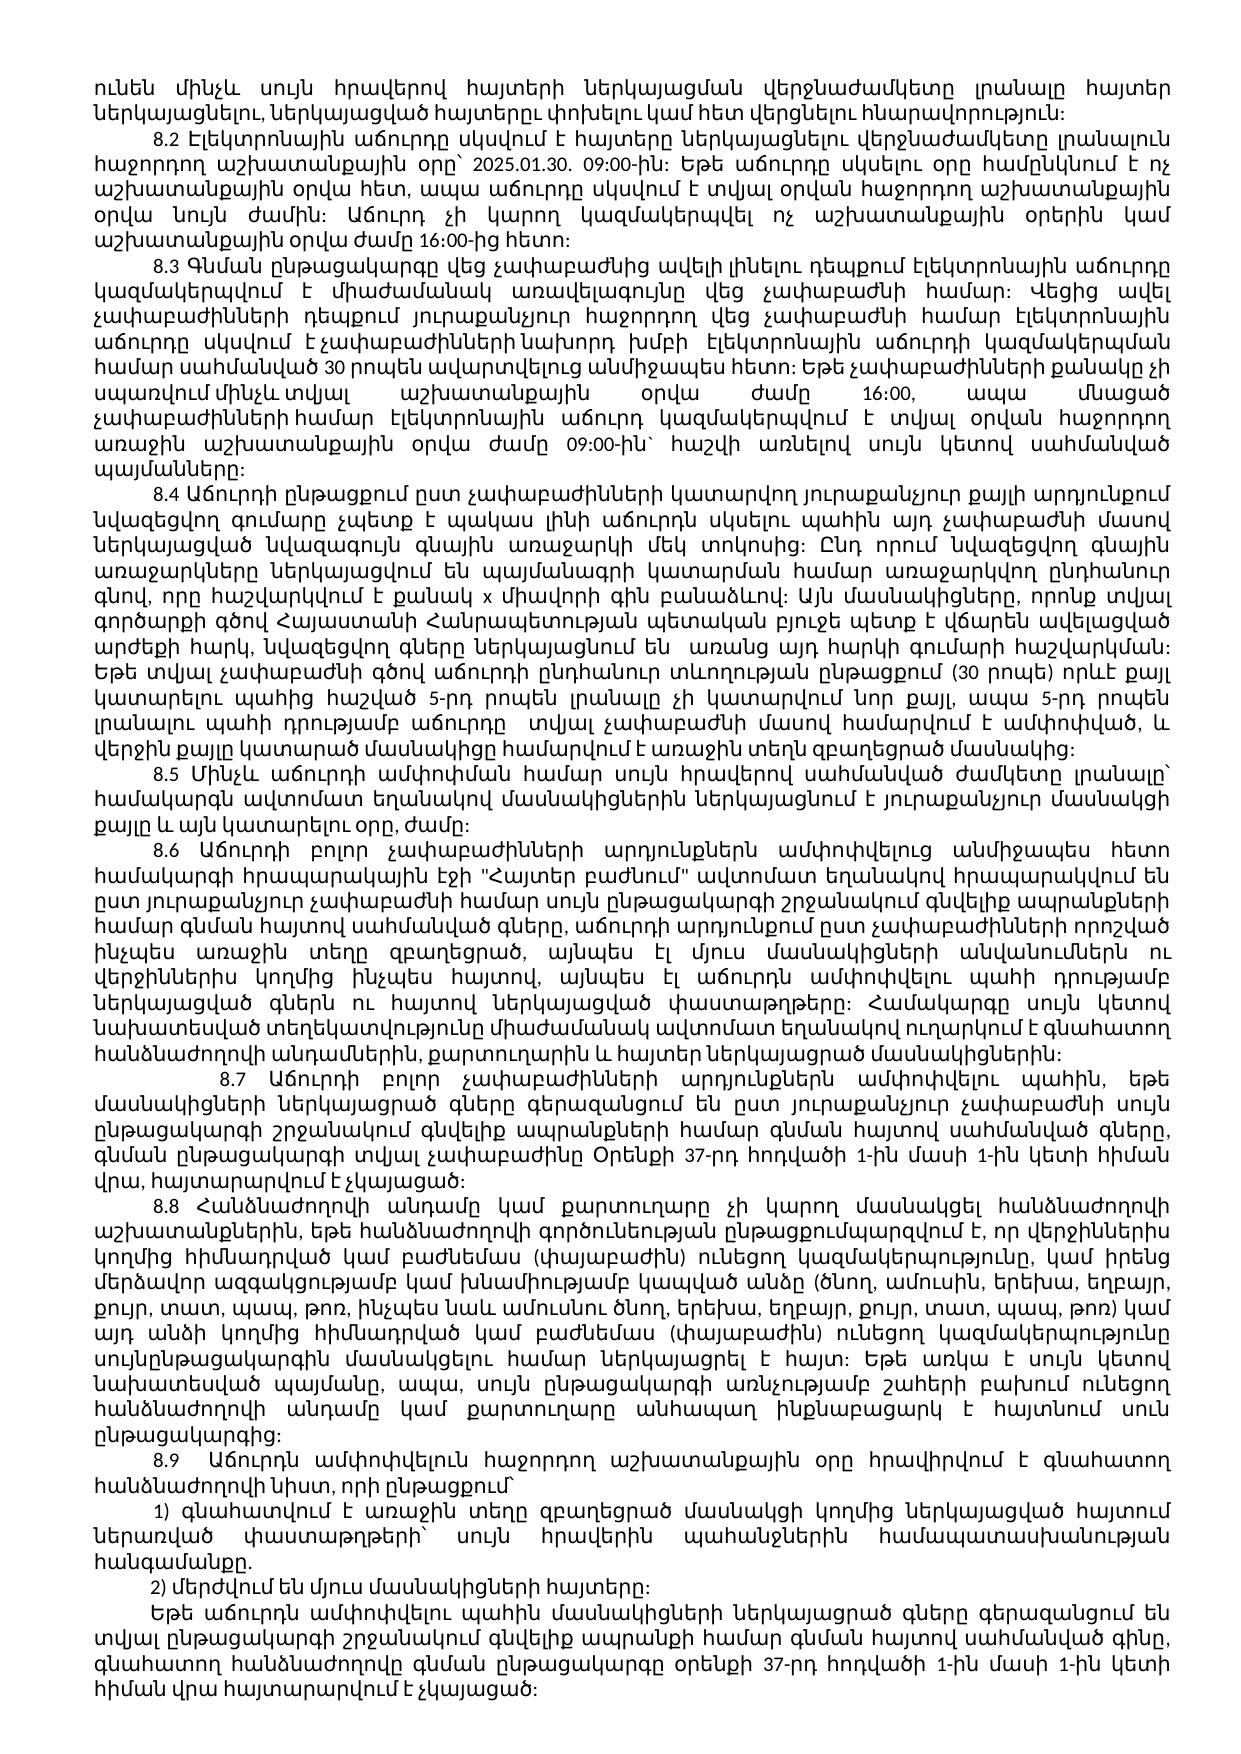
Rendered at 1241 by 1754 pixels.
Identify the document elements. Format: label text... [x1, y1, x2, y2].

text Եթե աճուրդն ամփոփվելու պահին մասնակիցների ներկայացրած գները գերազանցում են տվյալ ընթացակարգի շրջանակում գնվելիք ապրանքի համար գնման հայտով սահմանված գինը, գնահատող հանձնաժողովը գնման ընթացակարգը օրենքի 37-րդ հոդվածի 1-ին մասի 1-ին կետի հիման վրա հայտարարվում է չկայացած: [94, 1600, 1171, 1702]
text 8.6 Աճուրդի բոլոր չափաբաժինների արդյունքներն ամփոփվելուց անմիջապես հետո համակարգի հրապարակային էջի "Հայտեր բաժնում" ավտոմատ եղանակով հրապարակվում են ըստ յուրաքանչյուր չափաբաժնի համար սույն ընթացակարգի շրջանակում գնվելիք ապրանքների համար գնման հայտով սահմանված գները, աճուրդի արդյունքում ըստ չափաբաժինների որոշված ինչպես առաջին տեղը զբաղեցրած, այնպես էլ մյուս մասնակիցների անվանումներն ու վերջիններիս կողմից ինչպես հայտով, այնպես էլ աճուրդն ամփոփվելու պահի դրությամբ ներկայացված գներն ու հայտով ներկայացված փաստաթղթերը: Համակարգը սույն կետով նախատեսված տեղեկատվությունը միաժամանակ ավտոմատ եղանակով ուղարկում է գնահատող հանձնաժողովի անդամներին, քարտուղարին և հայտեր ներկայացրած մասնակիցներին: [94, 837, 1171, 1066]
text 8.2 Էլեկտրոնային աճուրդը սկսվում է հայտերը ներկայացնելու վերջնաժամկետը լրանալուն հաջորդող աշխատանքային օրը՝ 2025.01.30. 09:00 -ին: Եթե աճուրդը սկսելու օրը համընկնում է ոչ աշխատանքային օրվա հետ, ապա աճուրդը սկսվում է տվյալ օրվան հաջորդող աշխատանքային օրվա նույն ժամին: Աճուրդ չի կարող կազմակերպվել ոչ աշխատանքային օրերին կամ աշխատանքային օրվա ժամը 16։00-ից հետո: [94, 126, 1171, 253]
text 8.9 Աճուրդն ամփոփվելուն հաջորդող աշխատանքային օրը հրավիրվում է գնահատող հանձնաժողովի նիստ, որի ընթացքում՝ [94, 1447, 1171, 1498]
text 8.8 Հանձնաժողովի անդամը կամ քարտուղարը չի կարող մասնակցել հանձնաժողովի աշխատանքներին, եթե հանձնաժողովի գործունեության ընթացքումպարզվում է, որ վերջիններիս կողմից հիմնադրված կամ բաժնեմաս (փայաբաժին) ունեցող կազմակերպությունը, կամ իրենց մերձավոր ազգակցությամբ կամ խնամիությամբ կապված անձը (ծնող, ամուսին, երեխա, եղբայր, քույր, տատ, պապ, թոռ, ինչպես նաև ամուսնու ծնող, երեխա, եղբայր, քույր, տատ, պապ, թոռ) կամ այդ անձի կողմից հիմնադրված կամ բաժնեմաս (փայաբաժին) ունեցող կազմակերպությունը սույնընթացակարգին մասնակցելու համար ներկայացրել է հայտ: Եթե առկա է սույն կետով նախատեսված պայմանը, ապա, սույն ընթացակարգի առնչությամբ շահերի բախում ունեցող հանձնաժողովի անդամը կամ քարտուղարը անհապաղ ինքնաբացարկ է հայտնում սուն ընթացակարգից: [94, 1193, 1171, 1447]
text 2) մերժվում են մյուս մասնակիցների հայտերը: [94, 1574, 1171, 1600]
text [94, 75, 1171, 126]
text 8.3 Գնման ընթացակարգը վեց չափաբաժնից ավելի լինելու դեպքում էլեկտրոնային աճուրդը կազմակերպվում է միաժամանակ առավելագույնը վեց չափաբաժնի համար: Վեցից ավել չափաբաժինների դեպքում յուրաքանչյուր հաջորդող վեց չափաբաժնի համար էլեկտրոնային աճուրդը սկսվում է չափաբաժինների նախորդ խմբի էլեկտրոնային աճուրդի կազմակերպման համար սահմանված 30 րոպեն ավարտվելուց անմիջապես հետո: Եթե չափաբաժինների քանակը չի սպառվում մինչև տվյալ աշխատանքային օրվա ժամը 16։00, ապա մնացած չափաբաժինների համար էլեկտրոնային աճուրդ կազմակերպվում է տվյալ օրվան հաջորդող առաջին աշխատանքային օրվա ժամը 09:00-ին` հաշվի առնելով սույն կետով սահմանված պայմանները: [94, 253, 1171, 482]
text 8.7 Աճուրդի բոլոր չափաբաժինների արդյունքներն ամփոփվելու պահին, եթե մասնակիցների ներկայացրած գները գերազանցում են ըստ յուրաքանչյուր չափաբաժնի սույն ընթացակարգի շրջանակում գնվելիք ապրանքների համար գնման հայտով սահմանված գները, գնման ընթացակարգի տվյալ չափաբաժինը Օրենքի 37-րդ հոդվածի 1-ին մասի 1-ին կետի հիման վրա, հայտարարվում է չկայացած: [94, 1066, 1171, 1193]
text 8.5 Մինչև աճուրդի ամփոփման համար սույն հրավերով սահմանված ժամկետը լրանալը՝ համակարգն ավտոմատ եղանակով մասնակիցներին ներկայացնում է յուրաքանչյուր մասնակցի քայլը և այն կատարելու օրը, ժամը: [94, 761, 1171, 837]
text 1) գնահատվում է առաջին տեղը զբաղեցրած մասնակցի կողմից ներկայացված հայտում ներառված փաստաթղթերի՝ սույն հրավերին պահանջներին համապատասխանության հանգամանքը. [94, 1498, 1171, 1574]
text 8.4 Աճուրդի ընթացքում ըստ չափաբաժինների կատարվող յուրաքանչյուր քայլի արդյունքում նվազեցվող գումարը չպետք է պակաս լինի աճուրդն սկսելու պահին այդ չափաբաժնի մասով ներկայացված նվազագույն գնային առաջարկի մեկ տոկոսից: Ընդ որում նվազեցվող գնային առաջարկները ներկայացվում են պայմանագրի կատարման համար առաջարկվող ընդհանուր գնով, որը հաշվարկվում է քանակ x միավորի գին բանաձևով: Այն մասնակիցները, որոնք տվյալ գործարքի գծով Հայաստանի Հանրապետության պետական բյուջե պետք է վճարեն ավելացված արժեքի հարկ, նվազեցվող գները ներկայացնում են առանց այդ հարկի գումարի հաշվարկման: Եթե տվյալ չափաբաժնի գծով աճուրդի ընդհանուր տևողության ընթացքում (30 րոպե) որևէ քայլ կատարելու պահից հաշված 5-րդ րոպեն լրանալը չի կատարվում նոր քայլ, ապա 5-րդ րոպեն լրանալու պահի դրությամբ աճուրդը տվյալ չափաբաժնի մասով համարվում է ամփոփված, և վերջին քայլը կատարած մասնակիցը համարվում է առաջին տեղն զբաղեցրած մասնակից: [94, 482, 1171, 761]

——

## Your task
Where an image appears in the data, skip it, and return the rest verbatim.

## Exercise output
Rendered at 1241 by 1754 pixels.
Identify the document elements. Format: label text... [x1, y1, x2, y2].

text Եթե աճուրդն ամփոփվելու պահին մասնակիցների ներկայացրած գները գերազանցում են տվյալ ընթացակարգի շրջանակում գնվելիք ապրանքի համար գնման հայտով սահմանված գինը, գնահատող հանձնաժողովը գնման ընթացակարգը օրենքի 37-րդ հոդվածի 1-ին մասի 1-ին կետի հիման վրա հայտարարվում է չկայացած: [94, 1600, 1171, 1702]
text 8.6 Աճուրդի բոլոր չափաբաժինների արդյունքներն ամփոփվելուց անմիջապես հետո համակարգի հրապարակային էջի "Հայտեր բաժնում" ավտոմատ եղանակով հրապարակվում են ըստ յուրաքանչյուր չափաբաժնի համար սույն ընթացակարգի շրջանակում գնվելիք ապրանքների համար գնման հայտով սահմանված գները, աճուրդի արդյունքում ըստ չափաբաժինների որոշված ինչպես առաջին տեղը զբաղեցրած, այնպես էլ մյուս մասնակիցների անվանումներն ու վերջիններիս կողմից ինչպես հայտով, այնպես էլ աճուրդն ամփոփվելու պահի դրությամբ ներկայացված գներն ու հայտով ներկայացված փաստաթղթերը: Համակարգը սույն կետով նախատեսված տեղեկատվությունը միաժամանակ ավտոմատ եղանակով ուղարկում է գնահատող հանձնաժողովի անդամներին, քարտուղարին և հայտեր ներկայացրած մասնակիցներին: [94, 837, 1171, 1066]
text 8.2 Էլեկտրոնային աճուրդը սկսվում է հայտերը ներկայացնելու վերջնաժամկետը լրանալուն հաջորդող աշխատանքային օրը՝ 2025.01.30. 09:00 -ին: Եթե աճուրդը սկսելու օրը համընկնում է ոչ աշխատանքային օրվա հետ, ապա աճուրդը սկսվում է տվյալ օրվան հաջորդող աշխատանքային օրվա նույն ժամին: Աճուրդ չի կարող կազմակերպվել ոչ աշխատանքային օրերին կամ աշխատանքային օրվա ժամը 16։00-ից հետո: [94, 126, 1171, 253]
text 8.9 Աճուրդն ամփոփվելուն հաջորդող աշխատանքային օրը հրավիրվում է գնահատող հանձնաժողովի նիստ, որի ընթացքում՝ [94, 1447, 1171, 1498]
text 8.8 Հանձնաժողովի անդամը կամ քարտուղարը չի կարող մասնակցել հանձնաժողովի աշխատանքներին, եթե հանձնաժողովի գործունեության ընթացքումպարզվում է, որ վերջիններիս կողմից հիմնադրված կամ բաժնեմաս (փայաբաժին) ունեցող կազմակերպությունը, կամ իրենց մերձավոր ազգակցությամբ կամ խնամիությամբ կապված անձը (ծնող, ամուսին, երեխա, եղբայր, քույր, տատ, պապ, թոռ, ինչպես նաև ամուսնու ծնող, երեխա, եղբայր, քույր, տատ, պապ, թոռ) կամ այդ անձի կողմից հիմնադրված կամ բաժնեմաս (փայաբաժին) ունեցող կազմակերպությունը սույնընթացակարգին մասնակցելու համար ներկայացրել է հայտ: Եթե առկա է սույն կետով նախատեսված պայմանը, ապա, սույն ընթացակարգի առնչությամբ շահերի բախում ունեցող հանձնաժողովի անդամը կամ քարտուղարը անհապաղ ինքնաբացարկ է հայտնում սուն ընթացակարգից: [94, 1193, 1171, 1447]
text 2) մերժվում են մյուս մասնակիցների հայտերը: [94, 1574, 1171, 1600]
text [94, 75, 1171, 126]
text 8.3 Գնման ընթացակարգը վեց չափաբաժնից ավելի լինելու դեպքում էլեկտրոնային աճուրդը կազմակերպվում է միաժամանակ առավելագույնը վեց չափաբաժնի համար: Վեցից ավել չափաբաժինների դեպքում յուրաքանչյուր հաջորդող վեց չափաբաժնի համար էլեկտրոնային աճուրդը սկսվում է չափաբաժինների նախորդ խմբի էլեկտրոնային աճուրդի կազմակերպման համար սահմանված 30 րոպեն ավարտվելուց անմիջապես հետո: Եթե չափաբաժինների քանակը չի սպառվում մինչև տվյալ աշխատանքային օրվա ժամը 16։00, ապա մնացած չափաբաժինների համար էլեկտրոնային աճուրդ կազմակերպվում է տվյալ օրվան հաջորդող առաջին աշխատանքային օրվա ժամը 09:00-ին` հաշվի առնելով սույն կետով սահմանված պայմանները: [94, 253, 1171, 482]
text 8.7 Աճուրդի բոլոր չափաբաժինների արդյունքներն ամփոփվելու պահին, եթե մասնակիցների ներկայացրած գները գերազանցում են ըստ յուրաքանչյուր չափաբաժնի սույն ընթացակարգի շրջանակում գնվելիք ապրանքների համար գնման հայտով սահմանված գները, գնման ընթացակարգի տվյալ չափաբաժինը Օրենքի 37-րդ հոդվածի 1-ին մասի 1-ին կետի հիման վրա, հայտարարվում է չկայացած: [94, 1066, 1171, 1193]
text 8.5 Մինչև աճուրդի ամփոփման համար սույն հրավերով սահմանված ժամկետը լրանալը՝ համակարգն ավտոմատ եղանակով մասնակիցներին ներկայացնում է յուրաքանչյուր մասնակցի քայլը և այն կատարելու օրը, ժամը: [94, 761, 1171, 837]
text 1) գնահատվում է առաջին տեղը զբաղեցրած մասնակցի կողմից ներկայացված հայտում ներառված փաստաթղթերի՝ սույն հրավերին պահանջներին համապատասխանության հանգամանքը. [94, 1498, 1171, 1574]
text 8.4 Աճուրդի ընթացքում ըստ չափաբաժինների կատարվող յուրաքանչյուր քայլի արդյունքում նվազեցվող գումարը չպետք է պակաս լինի աճուրդն սկսելու պահին այդ չափաբաժնի մասով ներկայացված նվազագույն գնային առաջարկի մեկ տոկոսից: Ընդ որում նվազեցվող գնային առաջարկները ներկայացվում են պայմանագրի կատարման համար առաջարկվող ընդհանուր գնով, որը հաշվարկվում է քանակ x միավորի գին բանաձևով: Այն մասնակիցները, որոնք տվյալ գործարքի գծով Հայաստանի Հանրապետության պետական բյուջե պետք է վճարեն ավելացված արժեքի հարկ, նվազեցվող գները ներկայացնում են առանց այդ հարկի գումարի հաշվարկման: Եթե տվյալ չափաբաժնի գծով աճուրդի ընդհանուր տևողության ընթացքում (30 րոպե) որևէ քայլ կատարելու պահից հաշված 5-րդ րոպեն լրանալը չի կատարվում նոր քայլ, ապա 5-րդ րոպեն լրանալու պահի դրությամբ աճուրդը տվյալ չափաբաժնի մասով համարվում է ամփոփված, և վերջին քայլը կատարած մասնակիցը համարվում է առաջին տեղն զբաղեցրած մասնակից: [94, 482, 1171, 761]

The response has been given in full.